» SOURCE PASSAGE
Then there's that nagging, that self-doubt if you will, that devil on your shoulder that creeps in every now and then and makes you question your own 'glass half full' mentality.

What is it that leads us to believe there is always something better out there? A different outcome to the current situation? Slight tweaks on behavior and/or action that could change the entire outcome? And why even allow our thought process to go there when right in front of us is most of what we wish for and what we want?

Ah the secret rantings of a sometimes over-analytical mind. Thank goodness I get the 'half glass full' ideology and more importantly SEE it before I see the other, lesser half.

Saturday, September 10, 2011

Odd circumstance

Ola! Comos este?? (can't figure out how to get those upside down!)

So it's Friday. I'm at home. And relatively sober. I am on call you know! Still, an odd set of circumstance for me for a Friday. It's my first on call night in at least - um - let's say 6 - 8 years. I guess I've grown in responsibility because I remember one on call night with coworkers sucking back free tequila with the Local Pub bartender, riding with half my body out the moon roof and then some - what should have been awkward, but we were too drunk to notice - porn watching at a coworkers. Now that's bang for your buck I tell ya! (ok, wait that didn't come out quite right...). Ah well, there were no calls so all police services 911 systems remained functional and there were no officer safety issues as a result of our shenanigans (except for maybe the drive home...)

Been stupid busy at work lately. Unfortunately just seems I'm going through the motions and that's about it. Really need to work on that spark that lights the fire of my so called career before the embers completely die out. If someone knows of a good, strong combustible substance I can use - please advise.

» BRIEF A
In the blog post, what day of the week is it when the writer is at home and on call?

» EXTRACTED MATERIAL
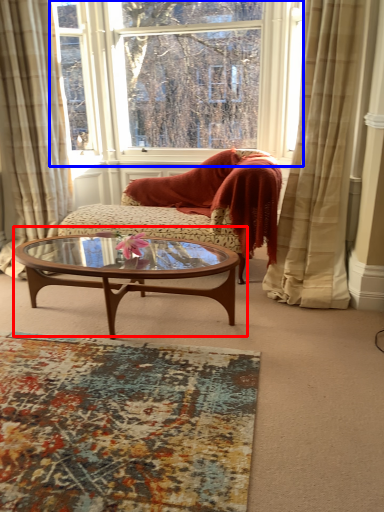
Question: Which object appears farthest to the camera in this image, coffee table (highlighted by a red box) or window (highlighted by a blue box)?

Choices:
 (A) coffee table
 (B) window

Answer: (B)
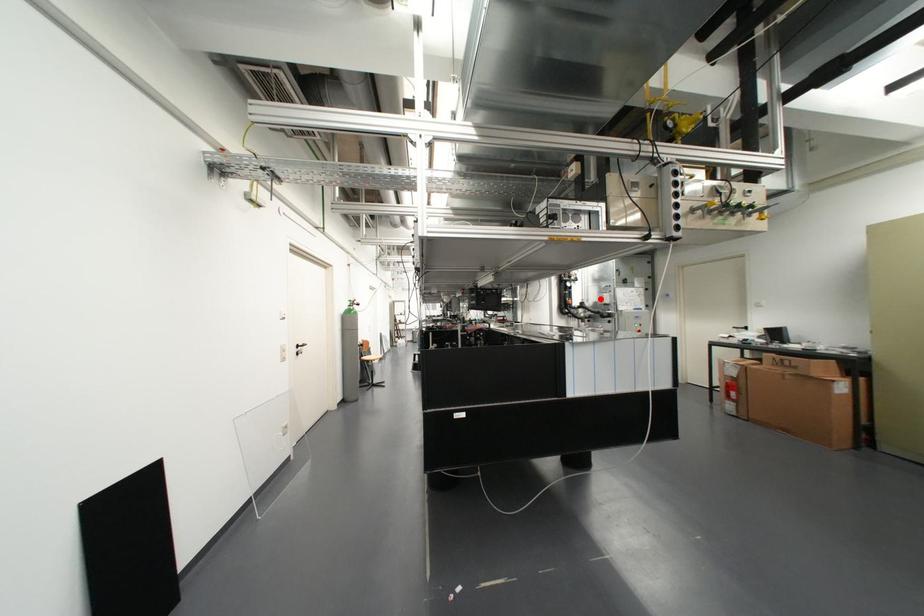
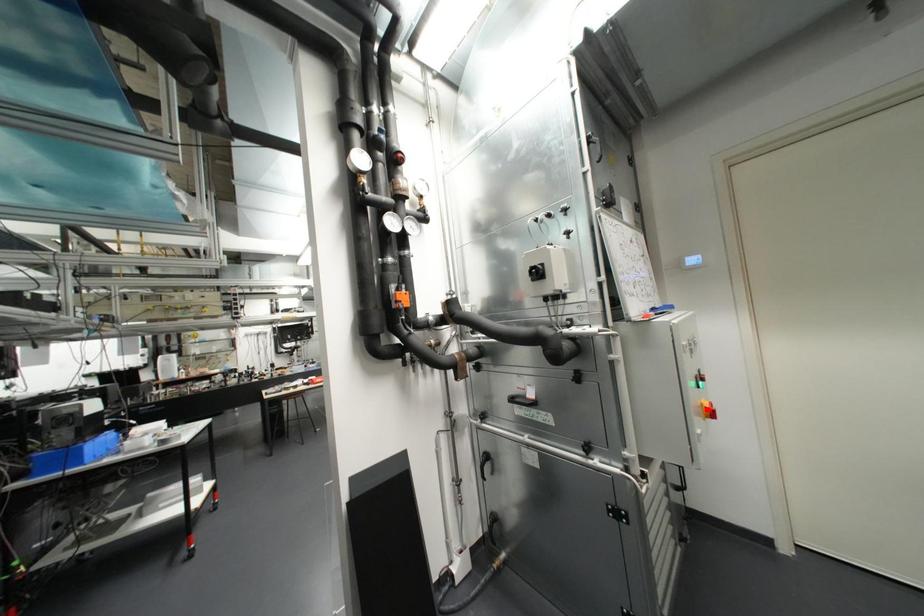
I am providing you with two images of the same scene from different viewpoints. A red point is marked on the first image and another point is marked on the second image. Do the highlighted points in image1 and image2 indicate the same real-world spot?

No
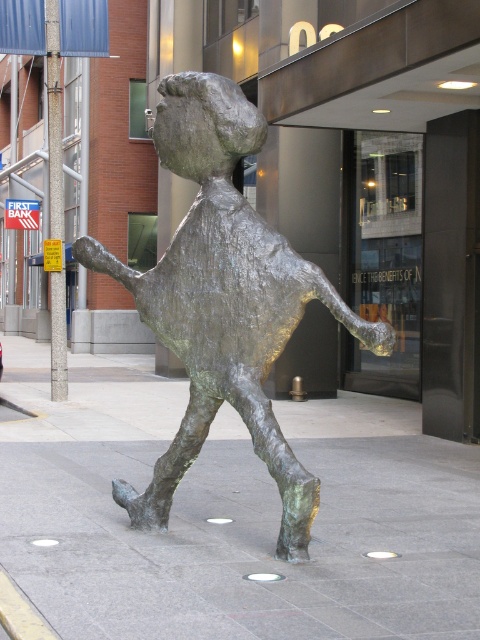
Is point (448, 449) in front of point (241, 224)?

That is False.

Between green patina pavement at center and bronze statue at center, which one is positioned lower?

green patina pavement at center is lower down.

The height and width of the screenshot is (640, 480). Identify the location of green patina pavement at center. (230, 513).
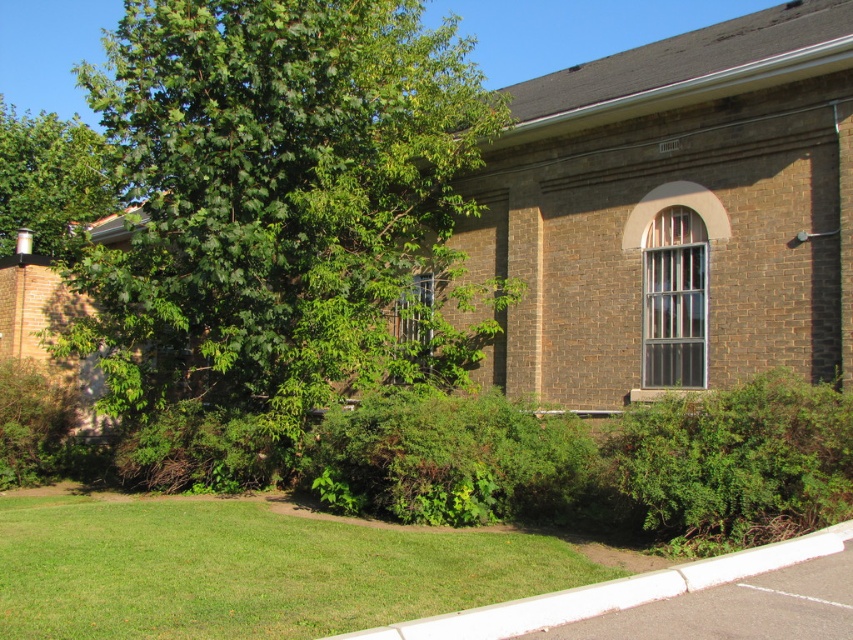
Question: Which object is positioned farthest from the green leafy bush at center?

Choices:
 (A) green grass at lower center
 (B) white concrete curb at lower center

Answer: (B)

Question: Where is green leafy bush at lower right located in relation to white concrete curb at lower center in the image?

Choices:
 (A) right
 (B) left

Answer: (A)

Question: Which object appears closest to the camera in this image?

Choices:
 (A) green leafy bush at lower right
 (B) green leafy tree at center
 (C) green grass at lower center
 (D) green leafy bush at center

Answer: (C)

Question: Does green leafy tree at center appear on the right side of green leafy bush at lower right?

Choices:
 (A) no
 (B) yes

Answer: (A)

Question: Which object appears farthest from the camera in this image?

Choices:
 (A) green leafy tree at upper left
 (B) green leafy bush at center
 (C) green leafy bush at lower right

Answer: (A)

Question: Is green leafy tree at center wider than white concrete curb at lower center?

Choices:
 (A) yes
 (B) no

Answer: (A)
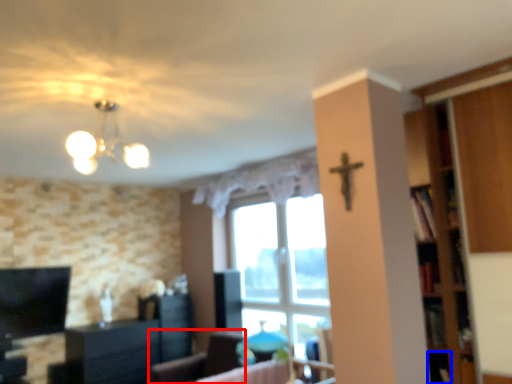
Question: Which point is further to the camera, furniture (highlighted by a red box) or shelf (highlighted by a blue box)?

Choices:
 (A) furniture
 (B) shelf

Answer: (A)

» BRIEF B
Repeat the entries word for word, starting with the line containing "Question: Which point" and going on through the last line of the entries.

» EXERCISE RESPONSE A
Friday.

» EXERCISE RESPONSE B
Question: Which point is further to the camera, furniture (highlighted by a red box) or shelf (highlighted by a blue box)?

Choices:
 (A) furniture
 (B) shelf

Answer: (A)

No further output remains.